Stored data

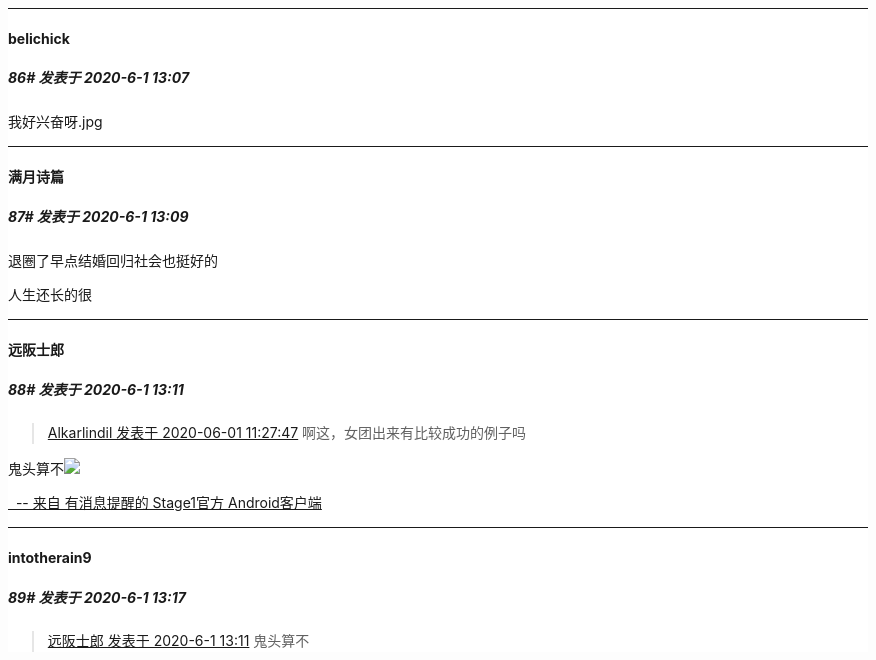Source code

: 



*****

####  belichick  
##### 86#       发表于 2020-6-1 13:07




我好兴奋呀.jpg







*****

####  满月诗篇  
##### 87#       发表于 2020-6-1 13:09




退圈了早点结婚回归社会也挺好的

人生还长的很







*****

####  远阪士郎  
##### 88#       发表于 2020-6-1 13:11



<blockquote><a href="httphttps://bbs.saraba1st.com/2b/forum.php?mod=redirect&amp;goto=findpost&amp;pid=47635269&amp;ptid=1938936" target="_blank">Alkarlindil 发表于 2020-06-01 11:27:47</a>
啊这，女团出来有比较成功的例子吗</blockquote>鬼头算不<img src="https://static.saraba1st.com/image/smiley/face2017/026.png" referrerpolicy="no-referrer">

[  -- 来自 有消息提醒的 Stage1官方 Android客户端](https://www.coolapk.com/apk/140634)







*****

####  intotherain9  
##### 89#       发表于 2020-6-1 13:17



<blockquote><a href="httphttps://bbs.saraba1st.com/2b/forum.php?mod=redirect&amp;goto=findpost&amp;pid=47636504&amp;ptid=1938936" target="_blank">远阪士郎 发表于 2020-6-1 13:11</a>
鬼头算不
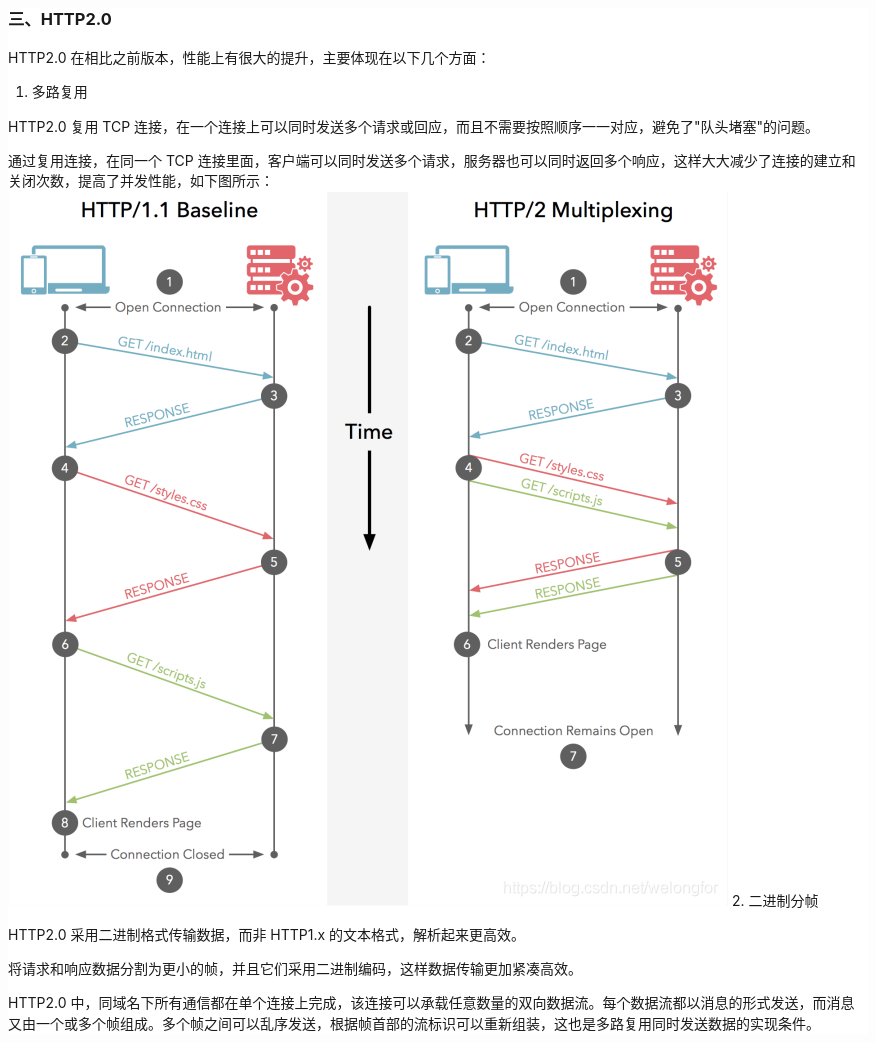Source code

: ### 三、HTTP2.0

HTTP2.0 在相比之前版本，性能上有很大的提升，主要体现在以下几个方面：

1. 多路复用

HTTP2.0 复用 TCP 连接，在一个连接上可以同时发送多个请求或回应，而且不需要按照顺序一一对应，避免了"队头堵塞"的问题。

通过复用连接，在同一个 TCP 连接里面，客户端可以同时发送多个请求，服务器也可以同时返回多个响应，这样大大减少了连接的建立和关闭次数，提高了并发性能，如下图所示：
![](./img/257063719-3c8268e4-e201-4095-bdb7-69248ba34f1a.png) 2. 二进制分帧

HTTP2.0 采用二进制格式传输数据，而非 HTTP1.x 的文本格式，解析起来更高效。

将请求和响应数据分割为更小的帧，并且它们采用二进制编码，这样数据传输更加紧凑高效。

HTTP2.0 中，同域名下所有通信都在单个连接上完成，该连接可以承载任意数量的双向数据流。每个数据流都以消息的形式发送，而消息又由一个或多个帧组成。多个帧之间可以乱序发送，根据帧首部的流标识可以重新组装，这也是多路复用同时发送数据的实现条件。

Exercise goal
Among the lines above, count those containing the string "href"; please give the count alone.

Expected output
2